Shopping for a training vendor can be difficult. As a person who builds online training, I can vouch for the nuances, intricacies, and customizations of some of our courses. I mean, these things can get pretty crazy. So, it totally makes sense to me that some might find the task of choosing the perfect e-learning product a little daunting.
To make matters a little more complicated, we also understand that you might have your own reservations about the efficacy of courses you've experienced. You may have read Josh Bersin's recent article, highlighting findings from a report by CMI and Oxford Strategic Consulting in the UK. Bersin questions the success rate of soft skill-based e-learning for reasons that are very, well, reasonable:
Despite years of effort to build great online content, the research clearly shows that for management and leadership development the instructor really matters. 95% of respondents said that the quality of the instructor was a very important or important part of their experience and 72% said it was critical. So the finding is pretty clear: soft skills topics and leadership in general is very dependent on finding a great instructor.
I can see where Bersin is coming from. I also think teachers are great, and great teachers are better. But in the same article, Bersin zeroed in on these pieces of data, which are perhaps most relevant to developers and consumers:
73% of managers want their digital experiences to be more adaptive (i.e. customized), 60% want the experience to be more social and collaborative, and 55% want more experiential learning included (activities, projects).
These statistics jumped out at me. I feel like NogginLabs is already catering to the managers who are finding the courage and creativity to reach beyond their comfort zones. But what about the managers who don’t know that customization and engagement should be a priority? The managers who simply aren’t aware of contemporary e-learning capabilities? I have a feeling these are the people responding negatively.

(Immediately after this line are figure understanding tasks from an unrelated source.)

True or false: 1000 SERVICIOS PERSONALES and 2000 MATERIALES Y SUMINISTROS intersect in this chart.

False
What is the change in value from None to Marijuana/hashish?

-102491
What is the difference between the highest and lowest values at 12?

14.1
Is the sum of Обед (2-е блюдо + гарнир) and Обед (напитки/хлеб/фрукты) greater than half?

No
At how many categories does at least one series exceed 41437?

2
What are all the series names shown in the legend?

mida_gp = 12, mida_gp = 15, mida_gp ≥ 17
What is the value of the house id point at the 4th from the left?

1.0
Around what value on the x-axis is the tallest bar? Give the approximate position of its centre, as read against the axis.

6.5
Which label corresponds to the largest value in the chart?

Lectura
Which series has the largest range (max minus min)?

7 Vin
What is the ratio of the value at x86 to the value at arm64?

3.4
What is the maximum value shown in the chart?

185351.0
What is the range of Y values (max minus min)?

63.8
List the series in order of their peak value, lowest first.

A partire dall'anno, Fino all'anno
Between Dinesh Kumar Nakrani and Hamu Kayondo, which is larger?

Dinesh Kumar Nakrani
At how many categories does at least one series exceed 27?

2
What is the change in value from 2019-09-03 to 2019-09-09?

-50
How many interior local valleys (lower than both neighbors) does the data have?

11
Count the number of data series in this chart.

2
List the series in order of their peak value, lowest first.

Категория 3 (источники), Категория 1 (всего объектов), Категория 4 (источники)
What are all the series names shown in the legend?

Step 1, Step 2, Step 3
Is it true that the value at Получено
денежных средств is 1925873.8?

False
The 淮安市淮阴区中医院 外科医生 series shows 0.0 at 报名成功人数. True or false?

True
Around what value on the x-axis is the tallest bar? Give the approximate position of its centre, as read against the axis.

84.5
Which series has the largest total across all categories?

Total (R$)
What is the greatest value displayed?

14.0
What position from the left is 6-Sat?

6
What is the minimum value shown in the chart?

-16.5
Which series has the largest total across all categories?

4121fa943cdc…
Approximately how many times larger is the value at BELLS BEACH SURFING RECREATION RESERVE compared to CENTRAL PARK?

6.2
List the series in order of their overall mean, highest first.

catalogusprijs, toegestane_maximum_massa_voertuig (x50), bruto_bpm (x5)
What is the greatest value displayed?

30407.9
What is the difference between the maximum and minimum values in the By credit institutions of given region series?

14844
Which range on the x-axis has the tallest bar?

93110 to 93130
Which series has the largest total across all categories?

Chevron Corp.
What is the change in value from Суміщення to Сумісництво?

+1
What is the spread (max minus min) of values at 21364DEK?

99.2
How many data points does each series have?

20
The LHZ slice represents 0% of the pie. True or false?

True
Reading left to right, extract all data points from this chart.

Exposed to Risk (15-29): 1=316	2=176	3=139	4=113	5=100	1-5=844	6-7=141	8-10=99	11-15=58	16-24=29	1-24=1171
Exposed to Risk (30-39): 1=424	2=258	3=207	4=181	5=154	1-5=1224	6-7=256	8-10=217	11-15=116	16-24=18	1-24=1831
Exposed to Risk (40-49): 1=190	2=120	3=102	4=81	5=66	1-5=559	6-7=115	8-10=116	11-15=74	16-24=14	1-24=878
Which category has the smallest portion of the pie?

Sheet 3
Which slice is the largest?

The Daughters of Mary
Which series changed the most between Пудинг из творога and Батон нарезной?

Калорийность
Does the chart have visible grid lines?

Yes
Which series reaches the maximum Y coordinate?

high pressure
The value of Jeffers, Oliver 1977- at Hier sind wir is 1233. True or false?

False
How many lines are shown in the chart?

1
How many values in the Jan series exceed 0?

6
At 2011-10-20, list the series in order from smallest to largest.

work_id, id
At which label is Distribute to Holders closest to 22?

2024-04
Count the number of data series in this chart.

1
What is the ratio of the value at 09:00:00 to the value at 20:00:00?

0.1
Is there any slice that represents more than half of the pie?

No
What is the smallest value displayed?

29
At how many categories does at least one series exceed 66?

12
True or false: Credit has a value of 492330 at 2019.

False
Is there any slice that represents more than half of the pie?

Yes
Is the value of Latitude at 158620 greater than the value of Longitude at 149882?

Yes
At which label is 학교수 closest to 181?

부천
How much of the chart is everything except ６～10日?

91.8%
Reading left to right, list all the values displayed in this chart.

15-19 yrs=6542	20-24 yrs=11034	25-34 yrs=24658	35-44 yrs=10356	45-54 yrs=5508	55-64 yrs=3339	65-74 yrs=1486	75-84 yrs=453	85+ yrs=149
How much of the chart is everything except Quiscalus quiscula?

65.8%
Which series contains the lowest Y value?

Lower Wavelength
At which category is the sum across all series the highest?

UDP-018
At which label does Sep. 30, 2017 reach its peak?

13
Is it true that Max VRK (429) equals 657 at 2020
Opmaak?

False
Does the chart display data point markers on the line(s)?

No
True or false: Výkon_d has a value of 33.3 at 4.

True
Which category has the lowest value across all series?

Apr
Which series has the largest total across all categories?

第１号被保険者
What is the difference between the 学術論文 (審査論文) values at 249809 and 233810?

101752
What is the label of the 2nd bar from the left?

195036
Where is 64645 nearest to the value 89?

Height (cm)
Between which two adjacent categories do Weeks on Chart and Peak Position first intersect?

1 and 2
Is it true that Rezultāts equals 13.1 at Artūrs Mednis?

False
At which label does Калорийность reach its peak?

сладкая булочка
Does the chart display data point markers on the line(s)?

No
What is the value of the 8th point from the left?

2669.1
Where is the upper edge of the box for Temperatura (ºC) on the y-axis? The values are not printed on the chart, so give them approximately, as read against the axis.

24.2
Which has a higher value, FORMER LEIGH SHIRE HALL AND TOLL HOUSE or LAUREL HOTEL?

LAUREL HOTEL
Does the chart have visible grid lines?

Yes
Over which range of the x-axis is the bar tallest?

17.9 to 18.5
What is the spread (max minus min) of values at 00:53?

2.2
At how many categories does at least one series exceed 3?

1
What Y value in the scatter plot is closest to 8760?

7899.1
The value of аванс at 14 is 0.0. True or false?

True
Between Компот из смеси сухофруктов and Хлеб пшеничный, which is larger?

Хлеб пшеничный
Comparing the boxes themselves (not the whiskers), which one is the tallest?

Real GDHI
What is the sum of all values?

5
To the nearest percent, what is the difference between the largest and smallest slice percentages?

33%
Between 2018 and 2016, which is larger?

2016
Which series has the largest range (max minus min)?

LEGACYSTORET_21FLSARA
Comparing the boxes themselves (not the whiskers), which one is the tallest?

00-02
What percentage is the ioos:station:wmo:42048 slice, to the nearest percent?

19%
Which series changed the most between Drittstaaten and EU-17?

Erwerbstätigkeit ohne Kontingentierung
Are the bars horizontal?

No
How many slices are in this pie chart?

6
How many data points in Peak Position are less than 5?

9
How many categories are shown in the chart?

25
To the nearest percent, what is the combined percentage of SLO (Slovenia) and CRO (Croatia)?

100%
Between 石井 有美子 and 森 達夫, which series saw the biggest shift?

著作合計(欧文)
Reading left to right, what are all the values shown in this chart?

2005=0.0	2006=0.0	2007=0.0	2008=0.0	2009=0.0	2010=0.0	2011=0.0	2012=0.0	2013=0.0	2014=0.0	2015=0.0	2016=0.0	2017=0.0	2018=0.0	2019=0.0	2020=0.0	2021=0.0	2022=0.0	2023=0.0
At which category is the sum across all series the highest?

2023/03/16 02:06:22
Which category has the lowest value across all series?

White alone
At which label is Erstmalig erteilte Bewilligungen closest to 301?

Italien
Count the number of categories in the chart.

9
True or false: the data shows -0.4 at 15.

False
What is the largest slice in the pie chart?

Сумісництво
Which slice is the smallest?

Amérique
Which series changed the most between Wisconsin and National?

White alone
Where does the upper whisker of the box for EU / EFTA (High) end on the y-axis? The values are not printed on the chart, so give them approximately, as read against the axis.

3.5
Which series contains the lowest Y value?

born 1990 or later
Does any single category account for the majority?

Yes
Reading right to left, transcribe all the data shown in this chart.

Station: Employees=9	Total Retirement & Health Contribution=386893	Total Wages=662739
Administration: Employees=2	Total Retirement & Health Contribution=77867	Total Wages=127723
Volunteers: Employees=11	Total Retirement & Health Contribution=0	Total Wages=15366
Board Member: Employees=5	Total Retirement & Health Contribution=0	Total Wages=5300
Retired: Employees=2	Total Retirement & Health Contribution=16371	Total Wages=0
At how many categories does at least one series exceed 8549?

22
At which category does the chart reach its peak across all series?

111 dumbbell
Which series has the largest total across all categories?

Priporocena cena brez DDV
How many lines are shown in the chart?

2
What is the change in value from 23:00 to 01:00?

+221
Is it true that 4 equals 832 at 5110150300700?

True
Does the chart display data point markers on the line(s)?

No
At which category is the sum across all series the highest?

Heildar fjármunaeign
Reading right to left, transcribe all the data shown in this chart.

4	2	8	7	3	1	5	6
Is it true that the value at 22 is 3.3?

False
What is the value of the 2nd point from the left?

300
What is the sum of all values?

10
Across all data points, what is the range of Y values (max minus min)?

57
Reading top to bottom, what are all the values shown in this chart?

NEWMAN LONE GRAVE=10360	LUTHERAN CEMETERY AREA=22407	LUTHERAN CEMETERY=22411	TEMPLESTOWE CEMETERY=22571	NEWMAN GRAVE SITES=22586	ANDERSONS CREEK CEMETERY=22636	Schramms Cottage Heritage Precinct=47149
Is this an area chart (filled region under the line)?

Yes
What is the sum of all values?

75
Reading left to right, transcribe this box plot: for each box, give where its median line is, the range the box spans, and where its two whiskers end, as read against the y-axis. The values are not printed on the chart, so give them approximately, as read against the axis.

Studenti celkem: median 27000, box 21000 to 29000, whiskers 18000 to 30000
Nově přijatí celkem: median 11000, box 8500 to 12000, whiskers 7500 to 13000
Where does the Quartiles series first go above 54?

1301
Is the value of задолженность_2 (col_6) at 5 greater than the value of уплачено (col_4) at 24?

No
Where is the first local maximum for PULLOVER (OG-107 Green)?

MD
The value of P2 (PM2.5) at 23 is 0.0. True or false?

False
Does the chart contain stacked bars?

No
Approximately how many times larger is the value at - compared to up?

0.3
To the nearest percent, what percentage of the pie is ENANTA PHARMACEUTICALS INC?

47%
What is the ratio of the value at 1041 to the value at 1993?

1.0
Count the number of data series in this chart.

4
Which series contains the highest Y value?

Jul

THE FIRST STEP IN CHOOSING THE E-LEARNING THAT’S RIGHT FOR YOU IS BELIEVING YOUR LEARNERS WILL LEARN SOMETHING.
If you’re selecting off-the-shelf products that are merely formulaic, of course you won’t be pleased with the results. We need to get to know you as both a client and a culture in order to create training that changes behavior.
Bersin’s findings reveal one thing to be absolutely true, though: e-learning does not make use of an in-person instructor. And while we can’t possibly send an instructor to your place of business to accompany your course, we do try to replicate the in-person experience as closely as possible. We do this by creating simulations and interactions that closely resemble the situations in which your learners might need to practice their soft skills. We get people practicing. We get people making decisions based upon the content to which they were just introduced. But in our setting, they’re allowed to fail, which ultimately leads to future success. Sure, this kind of practice is done via a screen, but some skills simply can’t be faked.
In the new year, we think it's important to set goals and push boundaries. We think this as developers, but also want the same for our clients. It's simple: Don't become a statistic. Instead, make this the year that your online training amazes, engages, and challenges, instead of merely getting the job done.